Australia has a border protection problem. It is not that the border is too porous: fewer than 16,000 people have travelled here by boat this year. That’s a tiny fraction of the estimated 15 million refugees struggling to survive around the globe.
The problem is the pervasive idea that it needs “protecting” at all. This isn’t just an Australian problem. Governments all around the world are placing greater restrictions on human movement, therefore on human rights. We’re told that restrictions are needed for security. Yet a cursory glance shows that those with the greatest freedoms pose the greatest threat to the majority of the population.
Banking and mining company executives with a record of environmental destruction and gross exploitation, heads and former heads of government who are guilty of war crimes – parasites who live off the back of human suffering – have welcome mats laid out for them because they have the resources to buy their way into almost any country. Our world is their oyster.
One example of how the system works is Australia’s subclass 188 visa – open to anyone with at least $5 million. There are just over 1 million people in the world – 1.4 percent of the total population – with that amount of money. Their fortunes are built through exploitation.
Similar provisions exist in almost every country, allowing the ruling class free movement. And not just of ruling class individuals. Companies that have an interest only in exploiting natural resources or cheap labour get free rein.
For workers and the poor, however, the borders are generally shut. We have fewer freedoms than multinational companies. This isn’t done for the safety of the mass of the population; it is about controlling labour flows in the interests of the rich. When governments can control the movement of human beings and choose who is deserving of rights, it is easier for the wealthy to exploit workers everywhere.
So workers and the poor in all countries have an interest in fighting for refugee rights. We need fewer restrictions, not more. When workers and the poor come seeking a better life and when people want sanctuary from oppression, we say “Let them in.”

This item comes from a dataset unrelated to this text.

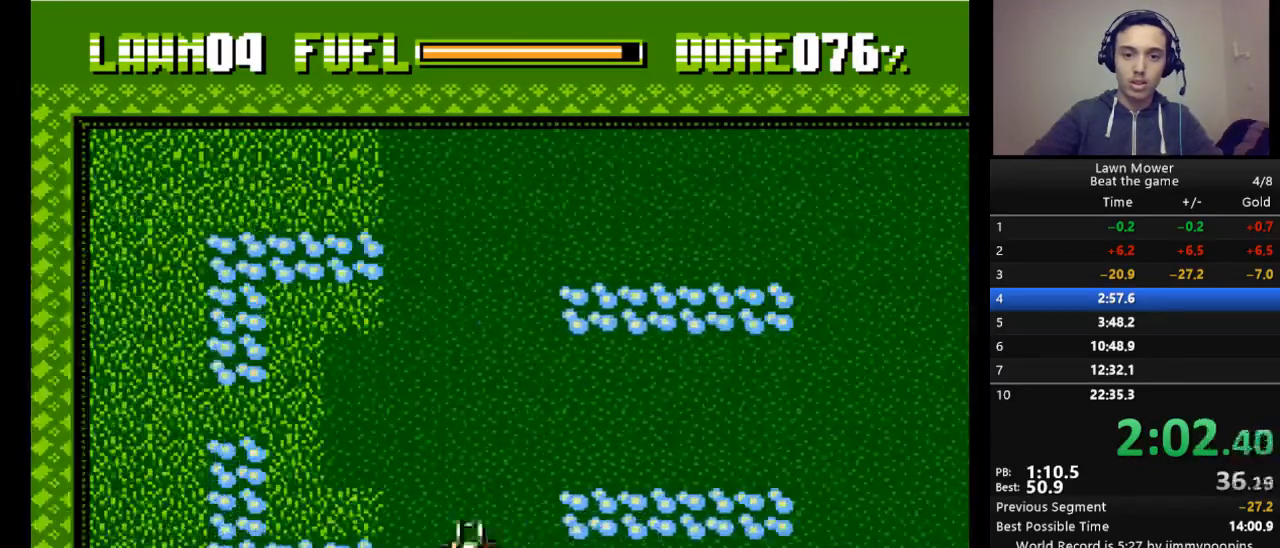
{"keys": ["s"], "events": [[67, "down", "up"], [67, "left", "down"], [267, "left", "up"]]}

The ‘race to the bottom’ is driven from the top
Racism is a tool for dividing workers and the poor. It is being used to great effect by a so-called workers’ party.
Labor polling indicates that there is a section of swing voters who want asylum seekers kicked in the teeth, and who are more likely to vote for the party that kicks harder. That, apparently, is reason enough for the parliamentarians to put on the steel-caps.
Everything we hear about this constituency suggests that the anti-refugee vote is self-generating – as though people in particular areas have a natural fear or hatred of people in boats. That is rubbish. Anti-refugee sentiment in sections of the population is the product of years of anti-refugee racism that has come from politicians, the media and others at the top of society.
In part, anti-refugee rhetoric has been used to justify the increasing militarisation of borders and greater surveillance of the population as a whole. In an age when market forces penetrate every sphere of existence, when there are increasing levels of anxiety and general feelings of powerlessness, the audience for those promising security from “alien forces” has no doubt increased.
The ALP, rather than fight for the rights of asylum seekers, has time and again attempted to make the big parties’ refugee policies almost indistinguishable, so that the electorate is forced to differentiate between them on other issues.
Previously – such as with the introduction of mandatory detention by the Keating government and Gillard’s attempted “Malaysian solution” – Labor has even led the charge in demonising the vulnerable.
Yet by sinking to ever more disgraceful levels, the party never neutralised “refugees” as a political issue. Instead it helped to legitimise and generate ever greater levels of racism, which in turn helped to keep the issue alive.
Apart from a two-year period immediately after Rudd’s election in 2007, border security and boat arrivals have been prominent in the “who do you trust” rhetoric of the Coalition. The ALP’s PNG deal is an attempt to outflank the conservatives again.
Labor parliamentarians intend to preserve their own political lives by extinguishing the rights of others. Indeed, they look ready to send them to hell if it will neutralise the Coalition.
Whether or not they are successful is beside the point. That it is even being attempted proves that the short term electoral interests of the party are considered by ministers more important than human rights.